» Direction:
Rewrite the entries below as a JSON list of strings, starting at the line that contains "phylum: Tracheophyta" and ending at the end of the entries. Give one string per line, skip blank lines, and leave the pictures out.

===== Records for processing =====

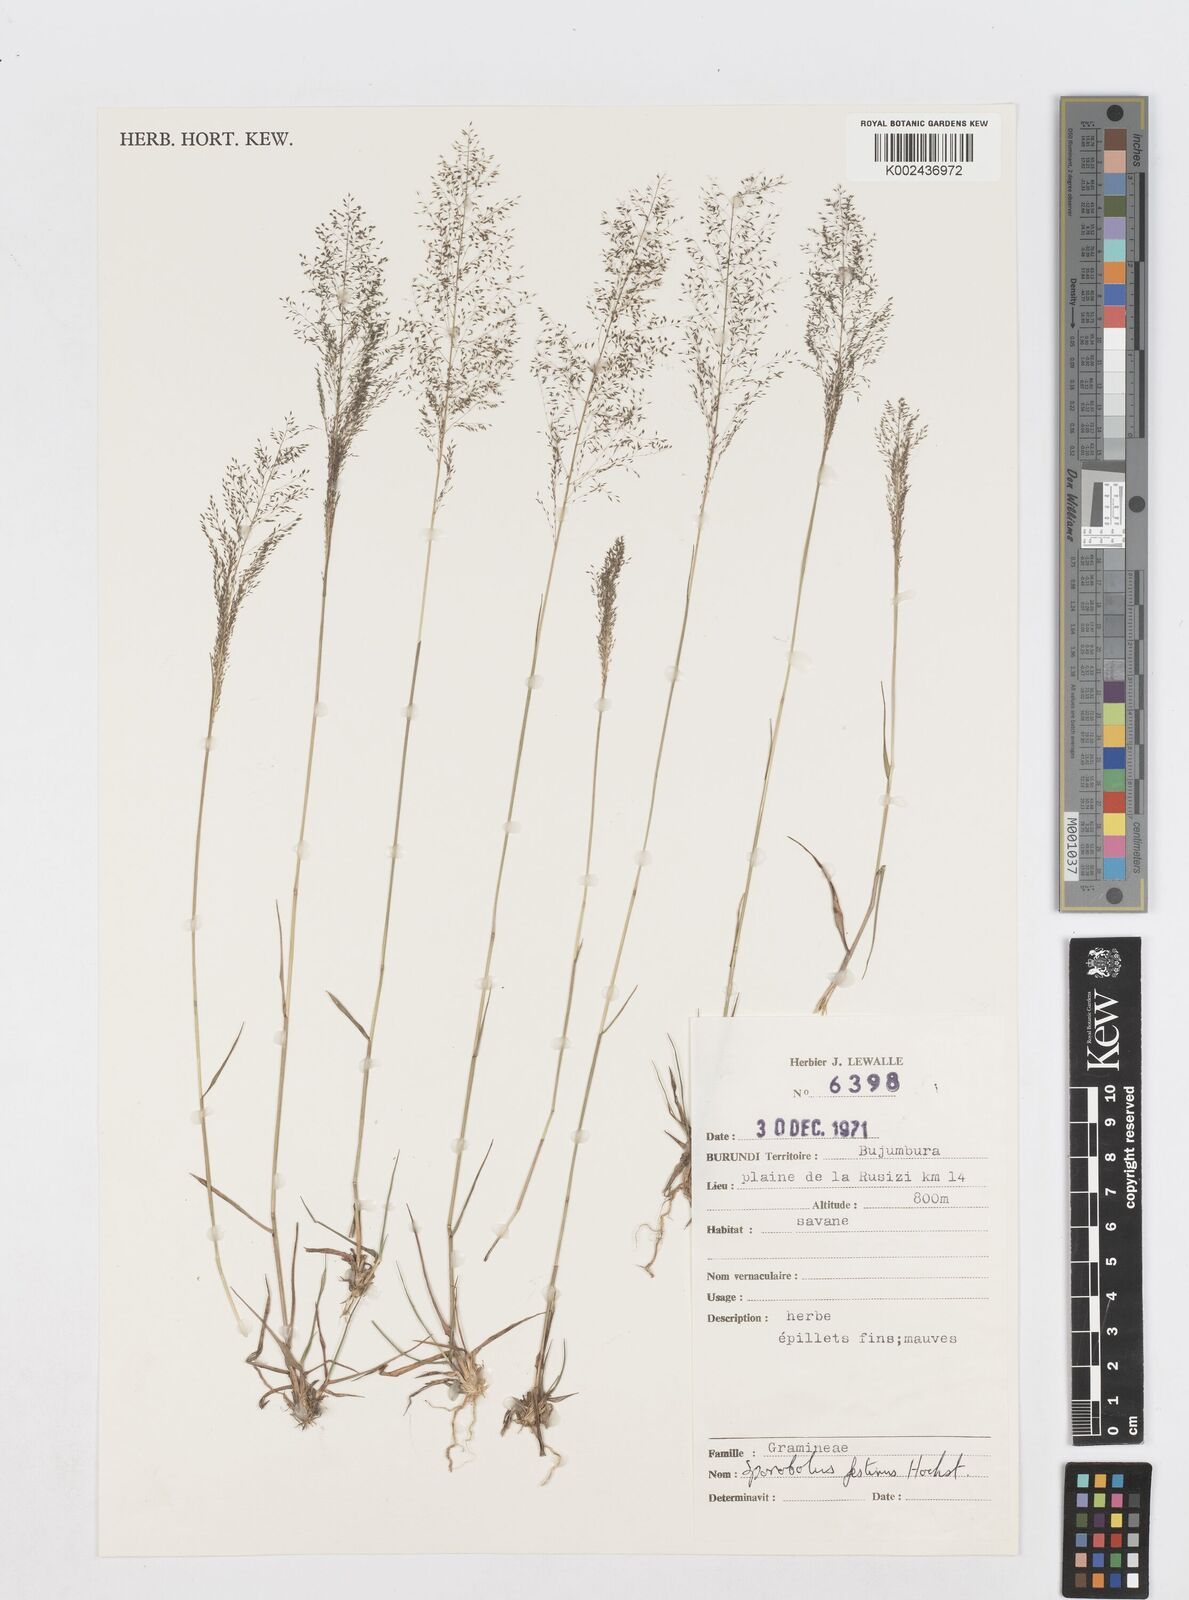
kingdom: Plantae
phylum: Tracheophyta
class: Liliopsida
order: Poales
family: Poaceae
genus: Sporobolus
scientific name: Sporobolus festivus
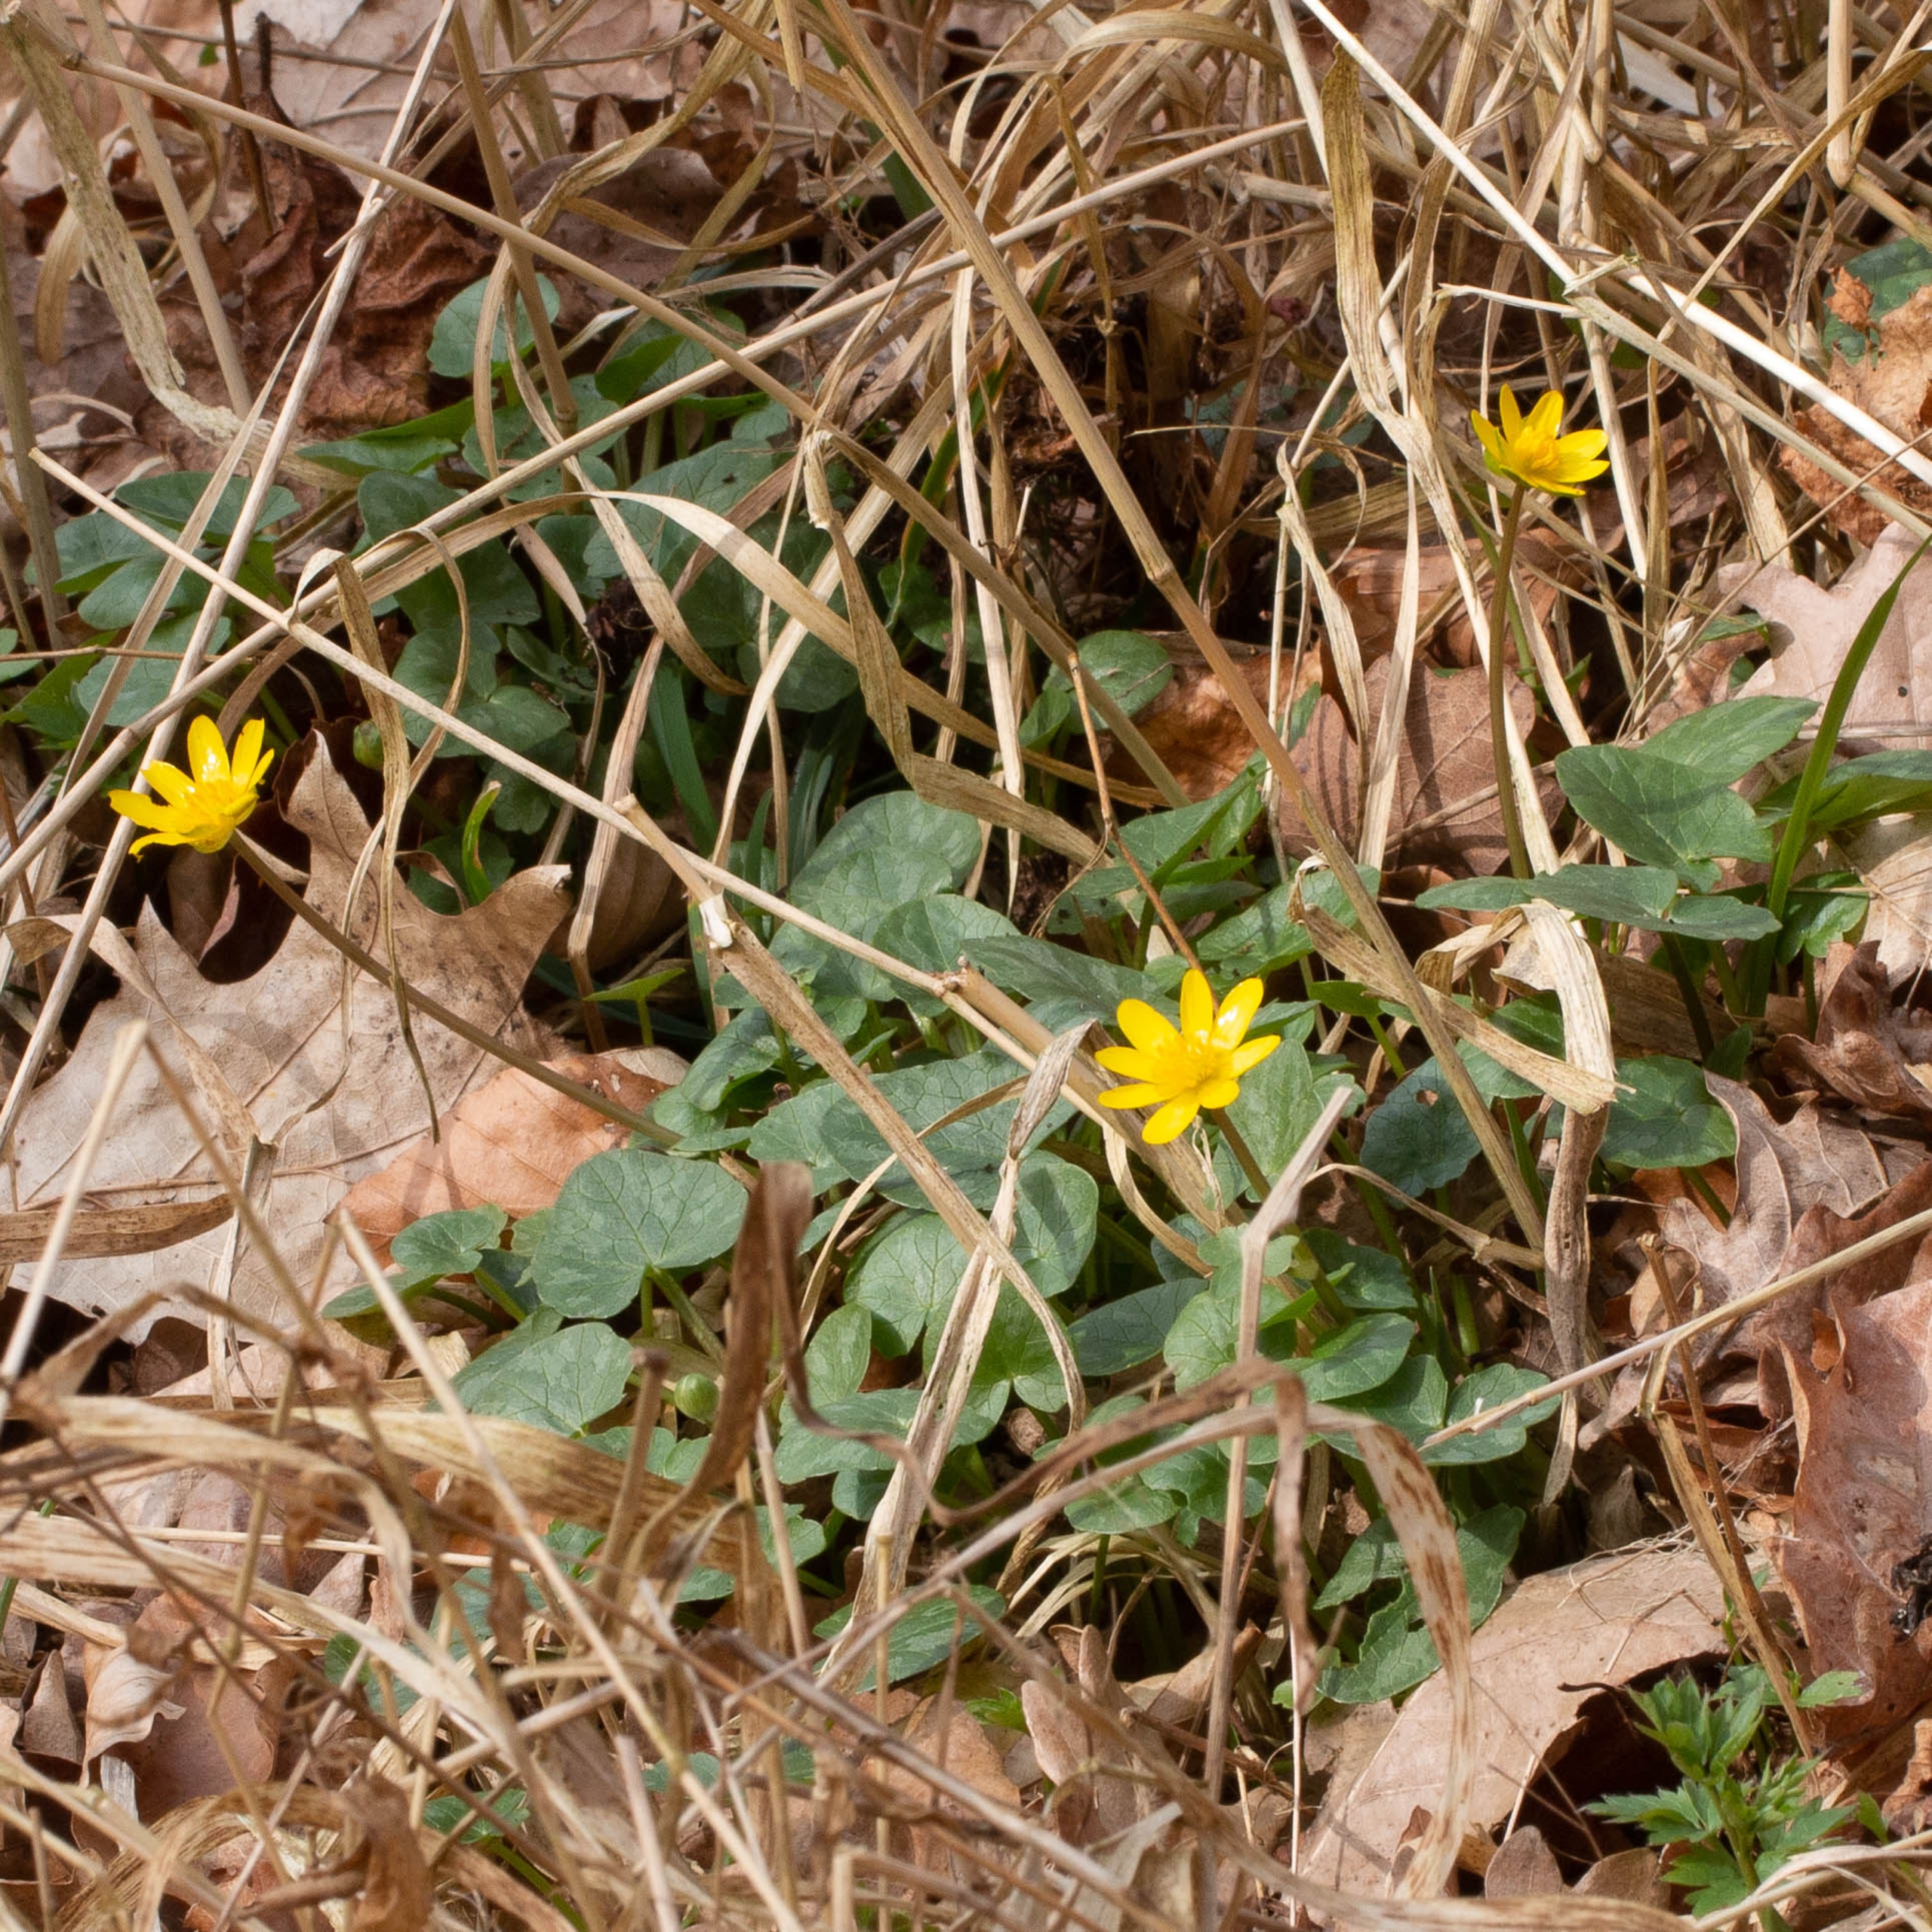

=====

» Written solution:
[
  "phylum: Tracheophyta",
  "class: Liliopsida",
  "order: Poales",
  "family: Poaceae",
  "genus: Sporobolus",
  "scientific name: Sporobolus festivus"
]